Affinity Designer
Feature-packed graphics editing
£19.99 FROM Serif, affinity.serif.com needs iOS 11 or later
Affinity Designer, Serif’s full– blown vector drawing app, looks a lot like the Mac version with which it shares most of its code, yet feels
totally at home on the touchscreen. We tested it on a 10.5–inch iPad Pro, and if Apple wanted to demonstrate the power of its Metal graphics engine on the A10X processor with the ProMotion high refresh rate screen, it couldn’t ask for more. Affinity’s sample drawings stack thousands of elements, and you can scroll and zoom around them as fast as your fingers will move. Zoom is practically infinite, never maxing out when you’re trying to nail fine detail. Vector apps don’t get any more responsive than this.
Feature rich
Vector drawing is a specialist skill, and Affinity Designer doesn’t pretend otherwise. It can be a little daunting at first, and Serif’s video tutorials aren’t an ideal substitute for a full written manual. But anyone familiar with the likes of Illustrator will soon feel at home – then astonished to find that not only is drawing with the Apple Pencil feasible, or even just your fingers, but no matter how deep you go, the features keep coming.

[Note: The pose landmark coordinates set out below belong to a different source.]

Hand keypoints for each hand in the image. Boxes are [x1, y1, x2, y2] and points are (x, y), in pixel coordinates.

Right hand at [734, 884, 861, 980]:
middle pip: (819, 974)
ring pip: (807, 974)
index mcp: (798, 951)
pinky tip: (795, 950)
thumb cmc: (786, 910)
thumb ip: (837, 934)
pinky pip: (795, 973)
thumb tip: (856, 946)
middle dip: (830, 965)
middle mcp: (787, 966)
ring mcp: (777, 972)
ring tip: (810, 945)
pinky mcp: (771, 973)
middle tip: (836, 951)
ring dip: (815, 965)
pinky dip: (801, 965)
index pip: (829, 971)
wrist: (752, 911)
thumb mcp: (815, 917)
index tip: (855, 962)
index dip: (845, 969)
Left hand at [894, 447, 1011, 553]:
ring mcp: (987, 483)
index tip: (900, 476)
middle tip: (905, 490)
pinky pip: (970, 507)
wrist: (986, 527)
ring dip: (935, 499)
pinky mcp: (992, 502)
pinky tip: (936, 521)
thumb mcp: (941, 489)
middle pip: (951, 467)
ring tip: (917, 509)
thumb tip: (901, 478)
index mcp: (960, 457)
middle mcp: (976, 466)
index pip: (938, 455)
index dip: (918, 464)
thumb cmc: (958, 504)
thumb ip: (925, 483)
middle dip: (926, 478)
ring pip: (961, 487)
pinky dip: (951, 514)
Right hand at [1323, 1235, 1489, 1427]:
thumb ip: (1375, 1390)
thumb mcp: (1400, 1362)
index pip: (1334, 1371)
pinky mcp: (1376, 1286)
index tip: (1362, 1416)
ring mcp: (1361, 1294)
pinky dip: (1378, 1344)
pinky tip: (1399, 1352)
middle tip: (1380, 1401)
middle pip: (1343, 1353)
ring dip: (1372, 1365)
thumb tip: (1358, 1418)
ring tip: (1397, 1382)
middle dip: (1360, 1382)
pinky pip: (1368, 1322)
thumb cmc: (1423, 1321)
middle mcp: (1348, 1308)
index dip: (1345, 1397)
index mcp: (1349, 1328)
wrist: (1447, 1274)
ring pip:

The key shortcuts you’d normally rely on are replaced by holding down a finger or two. All your objects are listed in a Layers panel, from where you can tweak their attributes and create masks. There are blending modes (with curves), non–destructive colour adjustments and layer styles, and you can even switch to a Pixel ‘persona’ and paint raster effects inside vector shapes. Need more? Round trip your work to Affinity Photo for iPad or, via iCloud, on the Mac. You can also easily switch between the Mac and iPad versions of Designer. Documents you’ve created will work with the upcoming release of Affinity Publisher, and colour management is prepress-ready.
Web and interface designers may favour lightweight, focused apps like Sketch, but Affinity offers plenty to entice them. Besides smart shape editing, layer management, alignment, snapping, and typographic controls, there’s full support for exporting slices, and you get a large set of ready-made iOS interface graphics. As for the artistically inclined, Designer’s fully customisable vector brushes may not have quite the instant play value of some painting apps, and the way strokes update as you draw takes some getting used to, but their superb flexibility soon becomes evident. This is more than an app – it’s an inspiration.